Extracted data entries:
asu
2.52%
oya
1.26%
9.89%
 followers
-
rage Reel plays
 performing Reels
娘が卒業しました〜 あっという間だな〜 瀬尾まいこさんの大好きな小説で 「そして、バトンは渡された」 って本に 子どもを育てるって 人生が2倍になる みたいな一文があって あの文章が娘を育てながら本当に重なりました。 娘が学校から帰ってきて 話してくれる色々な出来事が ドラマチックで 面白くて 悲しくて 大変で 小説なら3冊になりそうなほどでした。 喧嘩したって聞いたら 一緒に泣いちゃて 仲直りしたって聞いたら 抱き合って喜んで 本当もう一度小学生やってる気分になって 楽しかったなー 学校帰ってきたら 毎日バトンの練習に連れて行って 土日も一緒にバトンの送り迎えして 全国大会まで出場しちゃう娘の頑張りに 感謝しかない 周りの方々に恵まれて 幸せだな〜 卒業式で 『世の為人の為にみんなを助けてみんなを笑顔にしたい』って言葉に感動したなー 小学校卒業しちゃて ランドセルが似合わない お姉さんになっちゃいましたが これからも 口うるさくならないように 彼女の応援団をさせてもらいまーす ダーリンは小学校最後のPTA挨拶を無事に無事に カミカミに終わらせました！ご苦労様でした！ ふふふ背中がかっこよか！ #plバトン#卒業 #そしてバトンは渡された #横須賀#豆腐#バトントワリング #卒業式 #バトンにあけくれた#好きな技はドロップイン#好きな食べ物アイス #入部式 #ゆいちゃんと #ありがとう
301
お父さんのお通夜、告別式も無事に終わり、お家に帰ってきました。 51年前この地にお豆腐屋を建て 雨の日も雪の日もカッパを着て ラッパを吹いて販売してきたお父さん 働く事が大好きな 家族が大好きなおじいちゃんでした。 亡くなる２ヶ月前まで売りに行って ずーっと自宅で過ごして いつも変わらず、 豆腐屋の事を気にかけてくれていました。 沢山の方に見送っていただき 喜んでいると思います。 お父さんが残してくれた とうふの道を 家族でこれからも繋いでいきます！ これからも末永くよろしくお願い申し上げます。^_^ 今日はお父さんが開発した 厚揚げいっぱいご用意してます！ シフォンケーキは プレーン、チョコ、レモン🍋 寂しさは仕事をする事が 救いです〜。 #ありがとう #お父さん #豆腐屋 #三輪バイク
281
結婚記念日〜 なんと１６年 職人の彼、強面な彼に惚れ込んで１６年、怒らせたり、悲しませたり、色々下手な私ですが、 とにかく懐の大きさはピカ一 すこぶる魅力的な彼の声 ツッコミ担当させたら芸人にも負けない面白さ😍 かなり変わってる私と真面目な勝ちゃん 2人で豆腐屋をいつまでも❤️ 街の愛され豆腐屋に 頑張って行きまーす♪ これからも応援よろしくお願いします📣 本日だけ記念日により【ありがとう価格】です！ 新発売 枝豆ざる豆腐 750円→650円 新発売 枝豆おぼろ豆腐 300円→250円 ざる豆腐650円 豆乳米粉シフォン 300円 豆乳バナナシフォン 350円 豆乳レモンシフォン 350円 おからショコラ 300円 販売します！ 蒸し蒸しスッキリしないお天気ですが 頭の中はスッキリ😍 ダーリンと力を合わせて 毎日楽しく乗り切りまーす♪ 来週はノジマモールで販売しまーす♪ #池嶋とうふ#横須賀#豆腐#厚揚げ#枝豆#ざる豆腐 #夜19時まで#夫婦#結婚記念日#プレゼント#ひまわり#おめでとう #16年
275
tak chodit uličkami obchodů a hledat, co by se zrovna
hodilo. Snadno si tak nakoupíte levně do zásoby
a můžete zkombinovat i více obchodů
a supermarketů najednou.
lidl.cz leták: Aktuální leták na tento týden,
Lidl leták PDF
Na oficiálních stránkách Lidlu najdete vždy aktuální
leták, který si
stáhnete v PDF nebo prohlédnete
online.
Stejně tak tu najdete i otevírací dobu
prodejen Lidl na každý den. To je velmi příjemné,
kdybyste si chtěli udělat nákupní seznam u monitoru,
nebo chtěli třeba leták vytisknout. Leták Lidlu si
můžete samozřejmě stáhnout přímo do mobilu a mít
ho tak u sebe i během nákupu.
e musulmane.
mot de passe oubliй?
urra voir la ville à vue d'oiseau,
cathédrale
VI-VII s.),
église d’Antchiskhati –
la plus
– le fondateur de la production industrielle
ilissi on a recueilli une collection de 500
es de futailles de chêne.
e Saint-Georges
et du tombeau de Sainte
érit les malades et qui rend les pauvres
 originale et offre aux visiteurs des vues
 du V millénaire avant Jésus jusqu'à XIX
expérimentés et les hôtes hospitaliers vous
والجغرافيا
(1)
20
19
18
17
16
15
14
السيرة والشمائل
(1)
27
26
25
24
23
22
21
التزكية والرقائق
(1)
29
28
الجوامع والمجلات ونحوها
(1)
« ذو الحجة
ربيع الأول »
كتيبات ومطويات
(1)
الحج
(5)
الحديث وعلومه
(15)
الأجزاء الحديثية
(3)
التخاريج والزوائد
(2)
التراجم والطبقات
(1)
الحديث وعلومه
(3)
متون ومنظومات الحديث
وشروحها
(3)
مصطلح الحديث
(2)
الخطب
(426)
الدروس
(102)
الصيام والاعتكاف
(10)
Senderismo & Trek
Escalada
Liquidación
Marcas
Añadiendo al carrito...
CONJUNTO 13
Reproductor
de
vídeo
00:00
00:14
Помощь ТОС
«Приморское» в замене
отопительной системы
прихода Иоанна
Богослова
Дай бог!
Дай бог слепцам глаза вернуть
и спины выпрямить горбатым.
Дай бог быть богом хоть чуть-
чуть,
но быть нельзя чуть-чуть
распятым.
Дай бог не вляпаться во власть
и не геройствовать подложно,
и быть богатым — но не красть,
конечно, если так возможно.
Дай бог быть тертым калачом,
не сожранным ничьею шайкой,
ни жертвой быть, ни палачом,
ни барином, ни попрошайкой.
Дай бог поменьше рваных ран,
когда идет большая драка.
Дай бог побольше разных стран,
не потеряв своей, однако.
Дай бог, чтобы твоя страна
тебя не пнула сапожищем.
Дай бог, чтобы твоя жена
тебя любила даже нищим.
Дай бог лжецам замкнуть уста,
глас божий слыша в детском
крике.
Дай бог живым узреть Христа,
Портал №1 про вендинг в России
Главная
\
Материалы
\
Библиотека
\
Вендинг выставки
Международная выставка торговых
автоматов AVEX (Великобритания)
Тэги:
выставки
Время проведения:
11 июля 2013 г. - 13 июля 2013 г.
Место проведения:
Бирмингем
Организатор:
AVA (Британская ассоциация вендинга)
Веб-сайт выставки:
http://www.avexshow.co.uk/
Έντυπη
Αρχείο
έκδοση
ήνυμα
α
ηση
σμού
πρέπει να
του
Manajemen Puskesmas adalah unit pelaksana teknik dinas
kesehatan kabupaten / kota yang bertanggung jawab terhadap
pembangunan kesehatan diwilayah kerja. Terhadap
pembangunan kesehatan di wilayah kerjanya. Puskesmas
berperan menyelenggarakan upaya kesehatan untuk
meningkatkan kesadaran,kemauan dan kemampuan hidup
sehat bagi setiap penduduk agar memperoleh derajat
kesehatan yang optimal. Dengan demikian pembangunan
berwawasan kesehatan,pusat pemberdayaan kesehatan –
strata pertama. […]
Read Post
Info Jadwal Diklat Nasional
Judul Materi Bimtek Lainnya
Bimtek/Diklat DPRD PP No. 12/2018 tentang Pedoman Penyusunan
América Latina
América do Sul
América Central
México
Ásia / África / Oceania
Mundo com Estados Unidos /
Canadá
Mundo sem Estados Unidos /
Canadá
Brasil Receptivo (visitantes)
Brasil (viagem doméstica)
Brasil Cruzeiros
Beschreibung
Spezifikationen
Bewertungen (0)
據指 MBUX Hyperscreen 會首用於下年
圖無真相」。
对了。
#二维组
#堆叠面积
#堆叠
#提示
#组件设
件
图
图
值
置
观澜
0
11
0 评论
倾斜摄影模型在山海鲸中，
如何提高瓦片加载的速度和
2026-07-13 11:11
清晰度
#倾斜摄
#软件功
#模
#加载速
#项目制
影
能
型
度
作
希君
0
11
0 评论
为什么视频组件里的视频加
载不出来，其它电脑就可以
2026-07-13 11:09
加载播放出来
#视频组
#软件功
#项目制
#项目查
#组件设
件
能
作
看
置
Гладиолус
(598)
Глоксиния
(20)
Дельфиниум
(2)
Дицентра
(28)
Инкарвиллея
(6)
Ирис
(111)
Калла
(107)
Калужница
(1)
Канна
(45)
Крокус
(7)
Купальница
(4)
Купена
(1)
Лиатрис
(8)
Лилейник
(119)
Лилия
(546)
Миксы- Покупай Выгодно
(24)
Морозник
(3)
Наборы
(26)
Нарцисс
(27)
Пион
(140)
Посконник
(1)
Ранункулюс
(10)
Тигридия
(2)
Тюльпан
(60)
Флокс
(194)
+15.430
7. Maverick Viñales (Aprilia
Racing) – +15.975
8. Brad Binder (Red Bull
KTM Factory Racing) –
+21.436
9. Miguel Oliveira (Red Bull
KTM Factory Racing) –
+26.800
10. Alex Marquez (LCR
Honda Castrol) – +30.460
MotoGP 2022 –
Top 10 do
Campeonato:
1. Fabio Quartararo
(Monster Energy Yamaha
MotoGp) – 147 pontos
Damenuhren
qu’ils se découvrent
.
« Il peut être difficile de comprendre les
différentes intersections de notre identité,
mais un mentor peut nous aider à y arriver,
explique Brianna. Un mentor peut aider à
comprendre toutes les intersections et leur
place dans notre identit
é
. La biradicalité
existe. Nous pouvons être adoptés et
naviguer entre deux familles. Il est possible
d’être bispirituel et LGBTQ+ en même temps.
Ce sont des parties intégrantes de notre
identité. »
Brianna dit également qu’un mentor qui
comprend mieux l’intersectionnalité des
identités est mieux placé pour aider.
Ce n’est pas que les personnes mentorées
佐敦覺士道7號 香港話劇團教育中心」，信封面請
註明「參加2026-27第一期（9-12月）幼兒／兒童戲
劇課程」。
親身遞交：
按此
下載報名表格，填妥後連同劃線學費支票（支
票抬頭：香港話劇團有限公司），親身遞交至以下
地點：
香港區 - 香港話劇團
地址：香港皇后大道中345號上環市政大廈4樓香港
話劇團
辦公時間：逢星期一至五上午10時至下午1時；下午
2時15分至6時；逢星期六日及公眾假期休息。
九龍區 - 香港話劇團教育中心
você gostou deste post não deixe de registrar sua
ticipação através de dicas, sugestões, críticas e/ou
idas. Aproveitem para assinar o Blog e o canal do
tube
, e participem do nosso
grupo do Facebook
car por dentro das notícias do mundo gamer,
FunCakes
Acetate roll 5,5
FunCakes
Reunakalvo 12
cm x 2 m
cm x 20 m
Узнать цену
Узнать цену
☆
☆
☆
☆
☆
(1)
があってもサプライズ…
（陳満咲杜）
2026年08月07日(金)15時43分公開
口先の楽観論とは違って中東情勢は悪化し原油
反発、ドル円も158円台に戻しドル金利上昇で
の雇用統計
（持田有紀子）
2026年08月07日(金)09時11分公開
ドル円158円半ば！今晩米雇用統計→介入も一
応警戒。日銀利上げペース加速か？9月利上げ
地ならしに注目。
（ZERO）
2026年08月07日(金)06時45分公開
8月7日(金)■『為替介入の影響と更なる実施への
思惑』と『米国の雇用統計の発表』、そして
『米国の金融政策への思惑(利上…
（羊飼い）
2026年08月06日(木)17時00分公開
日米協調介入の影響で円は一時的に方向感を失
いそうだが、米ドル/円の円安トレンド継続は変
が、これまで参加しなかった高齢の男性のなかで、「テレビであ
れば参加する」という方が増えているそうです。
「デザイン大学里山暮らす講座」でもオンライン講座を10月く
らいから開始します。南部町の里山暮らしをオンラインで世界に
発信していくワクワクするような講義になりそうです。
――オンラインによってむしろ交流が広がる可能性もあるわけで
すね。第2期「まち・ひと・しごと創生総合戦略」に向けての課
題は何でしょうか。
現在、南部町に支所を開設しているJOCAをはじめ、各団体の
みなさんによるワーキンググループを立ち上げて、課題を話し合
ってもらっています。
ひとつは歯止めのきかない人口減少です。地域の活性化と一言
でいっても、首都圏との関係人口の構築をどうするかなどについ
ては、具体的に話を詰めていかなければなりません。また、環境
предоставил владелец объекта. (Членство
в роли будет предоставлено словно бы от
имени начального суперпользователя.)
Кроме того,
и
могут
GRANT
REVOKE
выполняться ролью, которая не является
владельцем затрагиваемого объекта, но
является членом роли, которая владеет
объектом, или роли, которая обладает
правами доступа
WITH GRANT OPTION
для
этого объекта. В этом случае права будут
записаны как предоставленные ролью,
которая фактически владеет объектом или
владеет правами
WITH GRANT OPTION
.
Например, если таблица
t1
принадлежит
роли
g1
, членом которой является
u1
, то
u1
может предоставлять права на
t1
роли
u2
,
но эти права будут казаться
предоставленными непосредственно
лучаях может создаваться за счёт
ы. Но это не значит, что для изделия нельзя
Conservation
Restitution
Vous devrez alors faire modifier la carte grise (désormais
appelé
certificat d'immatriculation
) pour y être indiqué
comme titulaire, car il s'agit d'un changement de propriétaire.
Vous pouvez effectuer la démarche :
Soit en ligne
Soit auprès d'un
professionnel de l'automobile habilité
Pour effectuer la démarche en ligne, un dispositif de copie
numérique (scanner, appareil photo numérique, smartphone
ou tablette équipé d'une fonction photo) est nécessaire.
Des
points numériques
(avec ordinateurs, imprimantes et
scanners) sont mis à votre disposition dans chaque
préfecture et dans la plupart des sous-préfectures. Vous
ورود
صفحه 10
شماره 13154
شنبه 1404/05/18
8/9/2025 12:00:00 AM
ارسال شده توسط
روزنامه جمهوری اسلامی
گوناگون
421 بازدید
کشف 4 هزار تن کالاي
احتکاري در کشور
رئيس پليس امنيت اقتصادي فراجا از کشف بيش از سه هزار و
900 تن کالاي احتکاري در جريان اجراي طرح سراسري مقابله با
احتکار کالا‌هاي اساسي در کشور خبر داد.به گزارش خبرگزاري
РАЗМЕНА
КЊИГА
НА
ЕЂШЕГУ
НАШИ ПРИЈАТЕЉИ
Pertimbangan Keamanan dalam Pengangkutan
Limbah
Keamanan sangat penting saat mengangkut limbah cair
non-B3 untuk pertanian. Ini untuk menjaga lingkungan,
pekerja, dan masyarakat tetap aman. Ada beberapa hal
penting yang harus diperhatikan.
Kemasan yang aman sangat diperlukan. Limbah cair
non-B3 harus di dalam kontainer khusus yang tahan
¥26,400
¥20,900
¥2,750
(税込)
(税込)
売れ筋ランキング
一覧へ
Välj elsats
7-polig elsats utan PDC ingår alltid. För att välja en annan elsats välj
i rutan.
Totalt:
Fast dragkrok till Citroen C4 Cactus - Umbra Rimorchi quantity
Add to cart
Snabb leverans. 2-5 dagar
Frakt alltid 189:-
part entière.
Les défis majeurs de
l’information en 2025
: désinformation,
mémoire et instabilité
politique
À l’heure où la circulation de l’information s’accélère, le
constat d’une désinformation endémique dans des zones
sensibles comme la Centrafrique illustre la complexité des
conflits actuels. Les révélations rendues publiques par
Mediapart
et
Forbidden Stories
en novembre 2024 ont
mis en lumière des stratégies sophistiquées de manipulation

§ To do: Print the lines from the start of the records through the line containing "performing Reels", inclusive, copying each one without any change.

§ Answer for the task:
asu
2.52%
oya
1.26%
9.89%
 followers
-
rage Reel plays
 performing Reels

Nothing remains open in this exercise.